• [MATERIAL PROVIDED]:
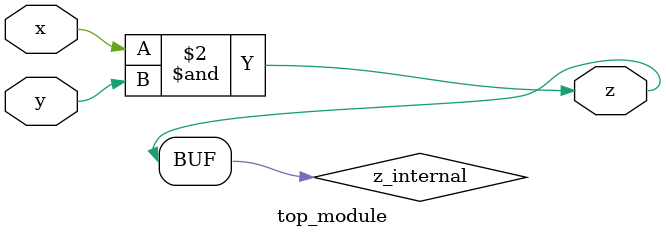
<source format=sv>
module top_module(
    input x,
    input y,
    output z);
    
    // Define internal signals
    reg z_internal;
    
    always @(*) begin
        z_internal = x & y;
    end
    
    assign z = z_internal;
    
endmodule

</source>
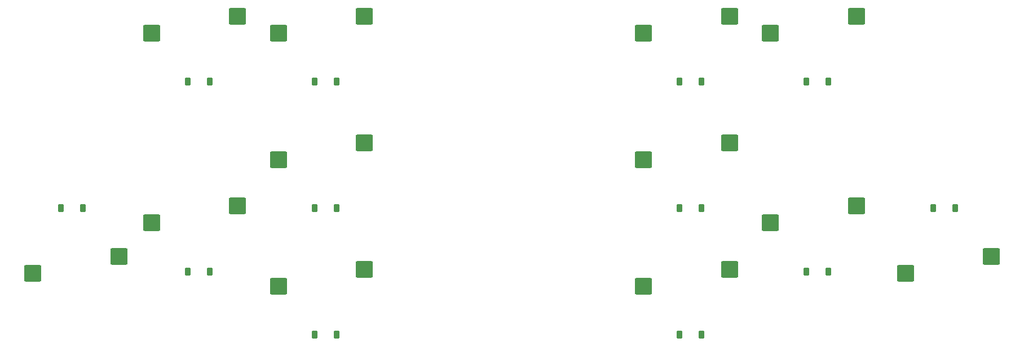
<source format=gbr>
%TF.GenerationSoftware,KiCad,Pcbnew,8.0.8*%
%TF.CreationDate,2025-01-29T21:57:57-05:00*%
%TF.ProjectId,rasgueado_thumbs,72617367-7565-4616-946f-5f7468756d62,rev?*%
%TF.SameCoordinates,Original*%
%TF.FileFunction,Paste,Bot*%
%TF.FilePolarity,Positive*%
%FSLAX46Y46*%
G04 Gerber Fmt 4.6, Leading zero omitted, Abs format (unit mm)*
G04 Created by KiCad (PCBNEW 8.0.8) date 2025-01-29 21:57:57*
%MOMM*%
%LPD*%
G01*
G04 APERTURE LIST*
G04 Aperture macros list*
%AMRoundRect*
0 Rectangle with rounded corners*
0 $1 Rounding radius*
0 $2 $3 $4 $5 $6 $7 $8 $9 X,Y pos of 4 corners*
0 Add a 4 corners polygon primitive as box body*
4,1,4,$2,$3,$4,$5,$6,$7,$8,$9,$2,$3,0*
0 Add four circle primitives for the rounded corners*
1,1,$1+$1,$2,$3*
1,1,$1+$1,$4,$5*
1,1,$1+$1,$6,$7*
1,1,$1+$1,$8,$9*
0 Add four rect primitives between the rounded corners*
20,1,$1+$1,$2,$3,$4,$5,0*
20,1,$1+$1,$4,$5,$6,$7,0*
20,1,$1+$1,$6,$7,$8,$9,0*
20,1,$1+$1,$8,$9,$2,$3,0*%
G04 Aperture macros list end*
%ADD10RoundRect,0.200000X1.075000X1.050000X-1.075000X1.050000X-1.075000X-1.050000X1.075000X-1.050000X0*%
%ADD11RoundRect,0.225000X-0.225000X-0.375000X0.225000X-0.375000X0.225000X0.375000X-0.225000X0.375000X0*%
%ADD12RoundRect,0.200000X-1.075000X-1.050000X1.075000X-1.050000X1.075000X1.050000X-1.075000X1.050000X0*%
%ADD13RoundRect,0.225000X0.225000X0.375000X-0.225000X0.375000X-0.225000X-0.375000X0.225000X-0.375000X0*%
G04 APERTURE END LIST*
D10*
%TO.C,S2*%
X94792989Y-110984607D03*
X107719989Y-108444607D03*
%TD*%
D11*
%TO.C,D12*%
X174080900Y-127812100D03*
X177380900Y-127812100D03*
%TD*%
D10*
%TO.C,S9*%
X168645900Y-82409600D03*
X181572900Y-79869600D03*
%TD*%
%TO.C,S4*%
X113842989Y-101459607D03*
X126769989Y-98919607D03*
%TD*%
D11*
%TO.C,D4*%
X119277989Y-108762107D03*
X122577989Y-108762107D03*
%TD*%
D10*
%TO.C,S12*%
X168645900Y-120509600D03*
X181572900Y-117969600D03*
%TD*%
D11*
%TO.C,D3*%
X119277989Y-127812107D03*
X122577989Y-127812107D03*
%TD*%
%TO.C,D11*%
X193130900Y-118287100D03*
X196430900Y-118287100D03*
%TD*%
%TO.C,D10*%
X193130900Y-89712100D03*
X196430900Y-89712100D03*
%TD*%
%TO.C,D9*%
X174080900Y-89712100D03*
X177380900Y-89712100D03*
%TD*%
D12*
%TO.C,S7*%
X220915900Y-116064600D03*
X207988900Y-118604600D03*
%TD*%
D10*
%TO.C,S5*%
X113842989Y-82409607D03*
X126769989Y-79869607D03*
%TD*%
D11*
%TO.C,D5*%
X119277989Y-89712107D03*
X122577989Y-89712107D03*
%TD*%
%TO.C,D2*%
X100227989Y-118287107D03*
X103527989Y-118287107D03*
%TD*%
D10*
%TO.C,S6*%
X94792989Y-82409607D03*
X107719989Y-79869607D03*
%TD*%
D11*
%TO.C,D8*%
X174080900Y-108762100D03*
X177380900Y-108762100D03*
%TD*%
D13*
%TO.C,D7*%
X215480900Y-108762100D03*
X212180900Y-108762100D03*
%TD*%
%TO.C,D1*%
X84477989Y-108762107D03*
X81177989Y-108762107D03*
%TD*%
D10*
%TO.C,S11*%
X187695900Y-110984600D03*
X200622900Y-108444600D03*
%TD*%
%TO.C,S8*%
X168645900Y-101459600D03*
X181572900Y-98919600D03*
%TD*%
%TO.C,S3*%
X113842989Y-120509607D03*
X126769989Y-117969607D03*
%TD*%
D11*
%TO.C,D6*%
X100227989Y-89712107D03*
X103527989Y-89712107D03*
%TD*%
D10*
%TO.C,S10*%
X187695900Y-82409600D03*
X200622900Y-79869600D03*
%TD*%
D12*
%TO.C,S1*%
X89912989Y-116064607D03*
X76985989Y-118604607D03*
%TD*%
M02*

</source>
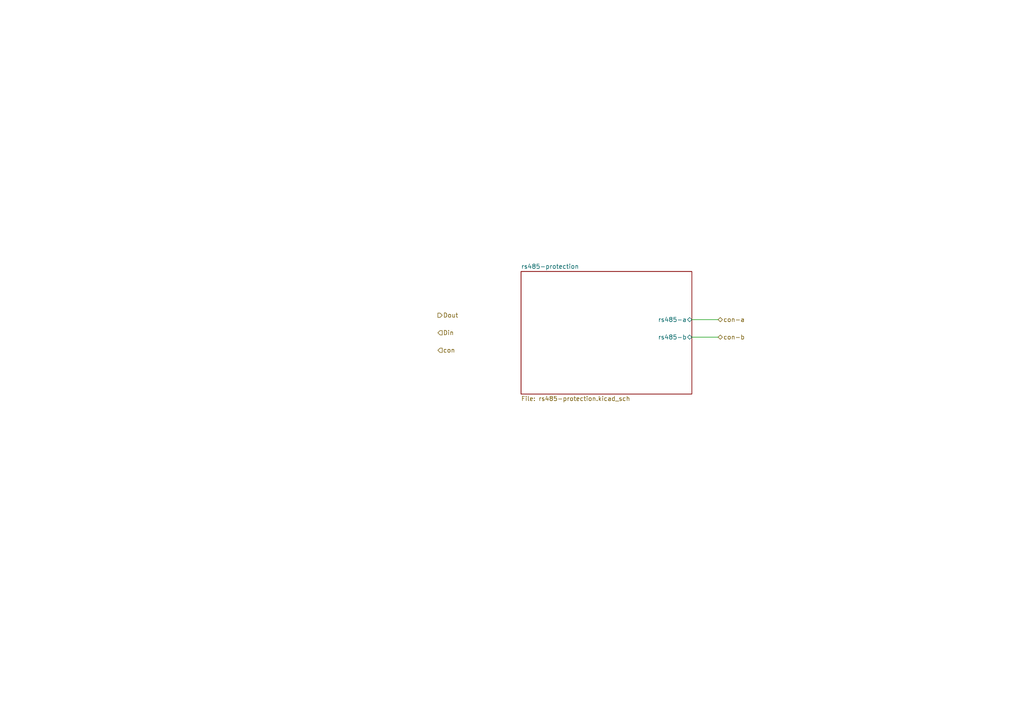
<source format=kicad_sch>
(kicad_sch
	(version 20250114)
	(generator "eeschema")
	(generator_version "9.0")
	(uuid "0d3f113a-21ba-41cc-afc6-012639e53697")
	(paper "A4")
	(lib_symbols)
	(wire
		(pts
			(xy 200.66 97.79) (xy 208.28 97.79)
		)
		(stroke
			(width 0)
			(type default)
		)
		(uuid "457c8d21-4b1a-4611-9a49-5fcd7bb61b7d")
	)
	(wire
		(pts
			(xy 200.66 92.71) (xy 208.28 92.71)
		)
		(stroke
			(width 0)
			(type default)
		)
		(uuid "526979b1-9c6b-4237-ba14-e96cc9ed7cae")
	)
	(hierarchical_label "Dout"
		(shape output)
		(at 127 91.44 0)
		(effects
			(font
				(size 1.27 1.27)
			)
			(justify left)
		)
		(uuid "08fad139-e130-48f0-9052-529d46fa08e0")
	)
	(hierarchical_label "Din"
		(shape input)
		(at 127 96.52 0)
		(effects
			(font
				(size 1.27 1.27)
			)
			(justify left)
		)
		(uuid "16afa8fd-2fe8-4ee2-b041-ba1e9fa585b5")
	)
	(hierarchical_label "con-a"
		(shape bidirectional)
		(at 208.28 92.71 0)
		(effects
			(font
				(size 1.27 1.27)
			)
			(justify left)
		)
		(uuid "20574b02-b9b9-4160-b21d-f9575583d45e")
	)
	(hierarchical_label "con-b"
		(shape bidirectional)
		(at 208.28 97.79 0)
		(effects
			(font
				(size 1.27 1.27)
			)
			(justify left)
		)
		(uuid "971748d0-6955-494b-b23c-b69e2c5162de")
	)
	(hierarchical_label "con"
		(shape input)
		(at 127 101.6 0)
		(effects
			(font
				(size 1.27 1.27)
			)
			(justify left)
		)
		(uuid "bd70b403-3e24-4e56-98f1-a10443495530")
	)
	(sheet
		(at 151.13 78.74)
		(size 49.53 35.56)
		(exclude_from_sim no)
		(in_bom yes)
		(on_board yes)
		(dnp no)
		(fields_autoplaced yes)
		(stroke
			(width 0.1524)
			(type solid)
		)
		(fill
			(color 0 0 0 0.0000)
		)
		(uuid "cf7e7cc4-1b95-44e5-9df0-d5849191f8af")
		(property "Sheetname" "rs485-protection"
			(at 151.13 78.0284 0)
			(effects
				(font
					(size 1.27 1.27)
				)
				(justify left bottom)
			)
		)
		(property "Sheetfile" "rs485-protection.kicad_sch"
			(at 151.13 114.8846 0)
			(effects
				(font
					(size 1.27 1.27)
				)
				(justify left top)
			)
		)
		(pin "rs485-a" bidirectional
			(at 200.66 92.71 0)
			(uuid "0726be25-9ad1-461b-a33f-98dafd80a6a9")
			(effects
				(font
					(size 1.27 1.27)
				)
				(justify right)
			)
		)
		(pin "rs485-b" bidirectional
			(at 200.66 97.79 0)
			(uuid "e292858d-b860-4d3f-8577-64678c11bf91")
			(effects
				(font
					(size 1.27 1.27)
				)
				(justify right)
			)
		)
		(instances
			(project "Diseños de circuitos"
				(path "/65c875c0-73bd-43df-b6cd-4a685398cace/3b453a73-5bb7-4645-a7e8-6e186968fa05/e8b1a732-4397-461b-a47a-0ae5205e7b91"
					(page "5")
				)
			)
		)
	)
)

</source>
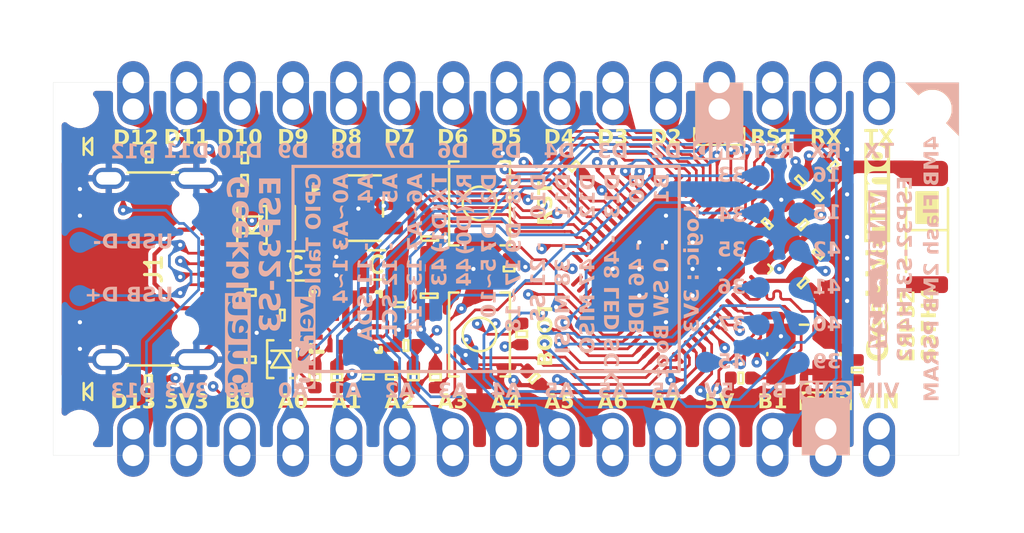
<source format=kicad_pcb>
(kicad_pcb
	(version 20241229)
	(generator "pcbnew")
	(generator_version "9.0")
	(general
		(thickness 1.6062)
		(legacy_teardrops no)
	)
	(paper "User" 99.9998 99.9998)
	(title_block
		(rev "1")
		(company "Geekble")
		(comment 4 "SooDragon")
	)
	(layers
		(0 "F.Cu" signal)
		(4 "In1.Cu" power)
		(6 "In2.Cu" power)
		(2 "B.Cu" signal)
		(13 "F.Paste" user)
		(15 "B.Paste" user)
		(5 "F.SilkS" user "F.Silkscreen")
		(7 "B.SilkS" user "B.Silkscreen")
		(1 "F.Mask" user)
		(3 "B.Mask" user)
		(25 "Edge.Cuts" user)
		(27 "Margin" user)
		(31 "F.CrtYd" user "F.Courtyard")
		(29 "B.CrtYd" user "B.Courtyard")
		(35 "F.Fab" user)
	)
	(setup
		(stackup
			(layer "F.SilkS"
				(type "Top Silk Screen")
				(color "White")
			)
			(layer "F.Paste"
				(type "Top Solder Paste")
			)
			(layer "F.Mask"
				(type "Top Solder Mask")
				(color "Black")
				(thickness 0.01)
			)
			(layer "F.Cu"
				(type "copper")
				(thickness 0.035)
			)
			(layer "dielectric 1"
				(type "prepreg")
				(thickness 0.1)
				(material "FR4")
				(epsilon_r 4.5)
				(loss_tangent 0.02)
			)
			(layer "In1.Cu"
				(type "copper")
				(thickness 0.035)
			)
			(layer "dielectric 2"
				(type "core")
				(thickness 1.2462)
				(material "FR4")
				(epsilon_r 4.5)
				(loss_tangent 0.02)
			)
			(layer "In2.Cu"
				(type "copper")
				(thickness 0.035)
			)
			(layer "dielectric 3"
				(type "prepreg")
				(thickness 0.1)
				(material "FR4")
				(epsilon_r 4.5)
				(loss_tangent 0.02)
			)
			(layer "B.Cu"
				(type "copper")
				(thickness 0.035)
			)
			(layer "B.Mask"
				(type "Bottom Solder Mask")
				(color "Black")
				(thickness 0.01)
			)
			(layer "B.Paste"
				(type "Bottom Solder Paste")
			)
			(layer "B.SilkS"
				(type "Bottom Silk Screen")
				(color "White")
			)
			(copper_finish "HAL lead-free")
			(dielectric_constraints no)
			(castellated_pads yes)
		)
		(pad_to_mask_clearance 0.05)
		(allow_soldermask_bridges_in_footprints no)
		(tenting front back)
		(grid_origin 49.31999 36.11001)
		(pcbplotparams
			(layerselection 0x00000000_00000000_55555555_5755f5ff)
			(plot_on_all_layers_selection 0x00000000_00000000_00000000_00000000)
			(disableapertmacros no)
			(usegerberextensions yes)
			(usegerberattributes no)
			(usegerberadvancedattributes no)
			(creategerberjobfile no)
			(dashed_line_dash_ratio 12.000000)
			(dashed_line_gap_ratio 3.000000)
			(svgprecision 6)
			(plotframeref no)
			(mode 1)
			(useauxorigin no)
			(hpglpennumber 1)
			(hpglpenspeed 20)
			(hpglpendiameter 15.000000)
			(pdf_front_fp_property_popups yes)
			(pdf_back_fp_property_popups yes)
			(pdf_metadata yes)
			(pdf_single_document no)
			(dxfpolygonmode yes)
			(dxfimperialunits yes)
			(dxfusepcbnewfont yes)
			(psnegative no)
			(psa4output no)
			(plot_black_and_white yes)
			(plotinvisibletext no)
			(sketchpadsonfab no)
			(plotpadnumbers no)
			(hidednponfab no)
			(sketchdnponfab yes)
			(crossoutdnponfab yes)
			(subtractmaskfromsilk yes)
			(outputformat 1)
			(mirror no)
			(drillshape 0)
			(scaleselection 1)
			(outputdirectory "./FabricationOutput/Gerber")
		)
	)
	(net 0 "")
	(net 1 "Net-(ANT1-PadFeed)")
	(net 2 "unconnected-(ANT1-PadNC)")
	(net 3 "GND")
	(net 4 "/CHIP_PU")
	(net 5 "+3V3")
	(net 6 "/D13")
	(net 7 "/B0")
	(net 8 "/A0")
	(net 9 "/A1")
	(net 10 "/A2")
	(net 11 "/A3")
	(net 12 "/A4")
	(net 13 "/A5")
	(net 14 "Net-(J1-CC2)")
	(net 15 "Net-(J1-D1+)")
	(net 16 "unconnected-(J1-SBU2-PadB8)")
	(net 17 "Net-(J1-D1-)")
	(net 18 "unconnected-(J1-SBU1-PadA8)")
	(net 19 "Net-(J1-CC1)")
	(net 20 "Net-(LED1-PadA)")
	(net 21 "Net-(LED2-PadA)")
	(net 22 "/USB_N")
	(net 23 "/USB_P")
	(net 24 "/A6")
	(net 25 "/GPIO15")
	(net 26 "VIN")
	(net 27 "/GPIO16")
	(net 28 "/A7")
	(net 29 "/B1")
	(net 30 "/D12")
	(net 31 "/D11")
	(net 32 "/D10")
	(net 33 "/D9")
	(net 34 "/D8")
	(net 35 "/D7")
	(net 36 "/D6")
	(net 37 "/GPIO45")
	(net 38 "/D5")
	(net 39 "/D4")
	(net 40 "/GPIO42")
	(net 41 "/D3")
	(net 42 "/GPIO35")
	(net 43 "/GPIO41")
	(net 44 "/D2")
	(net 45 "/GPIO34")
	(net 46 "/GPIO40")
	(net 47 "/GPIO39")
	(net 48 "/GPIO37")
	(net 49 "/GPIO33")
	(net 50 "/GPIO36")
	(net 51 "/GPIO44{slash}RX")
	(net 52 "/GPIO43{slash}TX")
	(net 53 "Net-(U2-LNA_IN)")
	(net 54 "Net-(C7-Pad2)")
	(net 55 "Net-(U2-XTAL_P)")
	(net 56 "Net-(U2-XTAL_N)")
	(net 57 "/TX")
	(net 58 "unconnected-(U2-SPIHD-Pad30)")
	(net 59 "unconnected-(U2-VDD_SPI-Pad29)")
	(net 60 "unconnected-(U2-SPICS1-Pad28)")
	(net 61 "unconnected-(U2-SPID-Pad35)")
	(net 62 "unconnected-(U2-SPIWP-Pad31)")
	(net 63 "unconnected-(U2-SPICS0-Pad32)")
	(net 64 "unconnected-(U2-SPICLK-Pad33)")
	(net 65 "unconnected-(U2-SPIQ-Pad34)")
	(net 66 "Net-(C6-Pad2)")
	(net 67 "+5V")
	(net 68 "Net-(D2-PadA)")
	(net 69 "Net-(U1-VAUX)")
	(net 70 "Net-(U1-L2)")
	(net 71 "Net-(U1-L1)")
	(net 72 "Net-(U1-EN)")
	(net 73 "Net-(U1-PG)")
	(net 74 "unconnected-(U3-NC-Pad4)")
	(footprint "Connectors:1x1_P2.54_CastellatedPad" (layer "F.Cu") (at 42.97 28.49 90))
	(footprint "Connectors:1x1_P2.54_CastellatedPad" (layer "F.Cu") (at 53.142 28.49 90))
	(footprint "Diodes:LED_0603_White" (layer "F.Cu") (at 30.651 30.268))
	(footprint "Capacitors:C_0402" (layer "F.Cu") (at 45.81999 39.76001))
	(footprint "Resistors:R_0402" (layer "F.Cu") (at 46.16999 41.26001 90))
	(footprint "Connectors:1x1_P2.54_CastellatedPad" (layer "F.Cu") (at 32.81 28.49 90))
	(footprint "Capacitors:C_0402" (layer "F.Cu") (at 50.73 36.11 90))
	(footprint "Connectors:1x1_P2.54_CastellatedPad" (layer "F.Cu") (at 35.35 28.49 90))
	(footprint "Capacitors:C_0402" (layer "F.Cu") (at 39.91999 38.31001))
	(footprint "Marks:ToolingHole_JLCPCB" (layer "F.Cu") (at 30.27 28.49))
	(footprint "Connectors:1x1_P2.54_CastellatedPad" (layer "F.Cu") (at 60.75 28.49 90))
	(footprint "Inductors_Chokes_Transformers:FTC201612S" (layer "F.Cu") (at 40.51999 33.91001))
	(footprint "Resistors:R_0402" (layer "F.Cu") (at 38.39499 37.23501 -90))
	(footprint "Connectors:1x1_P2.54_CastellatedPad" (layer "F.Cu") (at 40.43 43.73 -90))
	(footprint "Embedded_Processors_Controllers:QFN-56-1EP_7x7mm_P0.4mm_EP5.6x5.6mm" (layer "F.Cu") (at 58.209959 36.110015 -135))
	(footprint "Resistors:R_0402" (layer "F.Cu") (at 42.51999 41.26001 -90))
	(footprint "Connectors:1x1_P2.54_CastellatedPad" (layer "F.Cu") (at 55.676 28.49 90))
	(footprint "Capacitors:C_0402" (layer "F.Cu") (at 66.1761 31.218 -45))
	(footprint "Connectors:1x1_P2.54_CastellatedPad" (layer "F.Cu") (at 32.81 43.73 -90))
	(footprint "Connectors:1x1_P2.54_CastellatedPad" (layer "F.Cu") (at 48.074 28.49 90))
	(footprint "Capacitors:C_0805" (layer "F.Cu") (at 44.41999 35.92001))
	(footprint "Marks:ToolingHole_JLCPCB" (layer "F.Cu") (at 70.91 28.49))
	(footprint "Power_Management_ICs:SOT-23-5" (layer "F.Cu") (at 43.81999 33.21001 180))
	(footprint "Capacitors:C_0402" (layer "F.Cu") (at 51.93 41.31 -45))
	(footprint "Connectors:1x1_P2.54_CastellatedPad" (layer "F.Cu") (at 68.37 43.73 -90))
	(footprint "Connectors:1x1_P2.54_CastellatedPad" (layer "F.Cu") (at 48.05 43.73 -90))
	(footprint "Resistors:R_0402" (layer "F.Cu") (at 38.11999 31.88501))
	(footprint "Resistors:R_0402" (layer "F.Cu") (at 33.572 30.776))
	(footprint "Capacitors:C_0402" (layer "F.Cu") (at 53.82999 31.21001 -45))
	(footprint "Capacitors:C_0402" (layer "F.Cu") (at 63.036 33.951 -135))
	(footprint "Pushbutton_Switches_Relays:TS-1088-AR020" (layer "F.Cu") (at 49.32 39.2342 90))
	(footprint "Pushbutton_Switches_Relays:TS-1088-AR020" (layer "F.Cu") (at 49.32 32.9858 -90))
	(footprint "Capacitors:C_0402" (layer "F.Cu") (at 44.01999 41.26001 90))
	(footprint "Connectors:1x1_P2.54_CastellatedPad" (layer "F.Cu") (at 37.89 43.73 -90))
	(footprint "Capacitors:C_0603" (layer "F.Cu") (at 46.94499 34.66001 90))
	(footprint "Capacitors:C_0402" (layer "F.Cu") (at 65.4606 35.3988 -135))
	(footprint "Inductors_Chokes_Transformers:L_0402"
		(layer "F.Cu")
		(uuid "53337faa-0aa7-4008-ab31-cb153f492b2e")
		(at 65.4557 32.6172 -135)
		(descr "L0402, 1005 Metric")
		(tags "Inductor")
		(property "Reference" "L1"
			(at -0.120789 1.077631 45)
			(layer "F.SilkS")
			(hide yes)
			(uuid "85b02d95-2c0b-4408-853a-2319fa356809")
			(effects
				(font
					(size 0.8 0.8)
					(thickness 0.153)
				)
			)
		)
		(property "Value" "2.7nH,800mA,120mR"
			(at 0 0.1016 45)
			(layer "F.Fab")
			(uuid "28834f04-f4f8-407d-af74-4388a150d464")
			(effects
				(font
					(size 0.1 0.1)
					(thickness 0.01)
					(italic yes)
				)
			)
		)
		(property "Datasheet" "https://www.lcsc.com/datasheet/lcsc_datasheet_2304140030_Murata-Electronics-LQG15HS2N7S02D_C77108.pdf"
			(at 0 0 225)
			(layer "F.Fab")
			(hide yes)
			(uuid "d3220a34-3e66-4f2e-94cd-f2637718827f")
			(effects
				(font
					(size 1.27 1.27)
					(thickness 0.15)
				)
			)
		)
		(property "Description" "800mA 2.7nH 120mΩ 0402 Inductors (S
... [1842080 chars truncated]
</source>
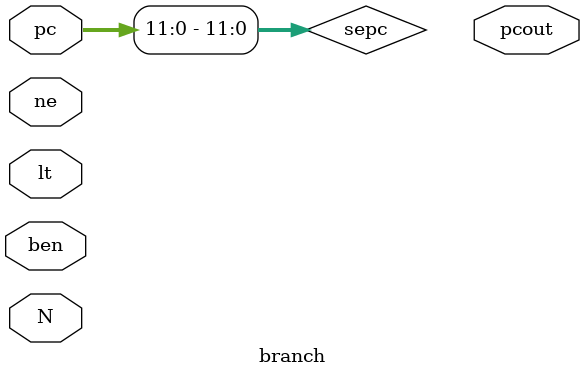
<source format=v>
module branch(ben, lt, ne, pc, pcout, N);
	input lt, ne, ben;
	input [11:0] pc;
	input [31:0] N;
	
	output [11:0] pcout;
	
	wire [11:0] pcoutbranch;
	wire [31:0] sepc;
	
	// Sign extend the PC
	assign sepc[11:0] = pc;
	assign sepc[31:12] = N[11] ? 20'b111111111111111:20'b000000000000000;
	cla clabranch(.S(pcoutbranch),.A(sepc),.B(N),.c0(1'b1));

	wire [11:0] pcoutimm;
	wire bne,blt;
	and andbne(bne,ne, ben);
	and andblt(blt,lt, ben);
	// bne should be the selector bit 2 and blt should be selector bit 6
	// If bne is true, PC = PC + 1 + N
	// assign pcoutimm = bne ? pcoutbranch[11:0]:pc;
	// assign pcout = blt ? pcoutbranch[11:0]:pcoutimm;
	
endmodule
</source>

• [WHAT IS EXPECTED]:
Lines to set down from above: the line with "(xy 200.66 97.79) (xy 208.28 97.79)", the line with "(at 127 101.6 0)", and every line between, each exactly as written.

• [YOUR SOLUTION]:
			(xy 200.66 97.79) (xy 208.28 97.79)
		)
		(stroke
			(width 0)
			(type default)
		)
		(uuid "457c8d21-4b1a-4611-9a49-5fcd7bb61b7d")
	)
	(wire
		(pts
			(xy 200.66 92.71) (xy 208.28 92.71)
		)
		(stroke
			(width 0)
			(type default)
		)
		(uuid "526979b1-9c6b-4237-ba14-e96cc9ed7cae")
	)
	(hierarchical_label "Dout"
		(shape output)
		(at 127 91.44 0)
		(effects
			(font
				(size 1.27 1.27)
			)
			(justify left)
		)
		(uuid "08fad139-e130-48f0-9052-529d46fa08e0")
	)
	(hierarchical_label "Din"
		(shape input)
		(at 127 96.52 0)
		(effects
			(font
				(size 1.27 1.27)
			)
			(justify left)
		)
		(uuid "16afa8fd-2fe8-4ee2-b041-ba1e9fa585b5")
	)
	(hierarchical_label "con-a"
		(shape bidirectional)
		(at 208.28 92.71 0)
		(effects
			(font
				(size 1.27 1.27)
			)
			(justify left)
		)
		(uuid "20574b02-b9b9-4160-b21d-f9575583d45e")
	)
	(hierarchical_label "con-b"
		(shape bidirectional)
		(at 208.28 97.79 0)
		(effects
			(font
				(size 1.27 1.27)
			)
			(justify left)
		)
		(uuid "971748d0-6955-494b-b23c-b69e2c5162de")
	)
	(hierarchical_label "con"
		(shape input)
		(at 127 101.6 0)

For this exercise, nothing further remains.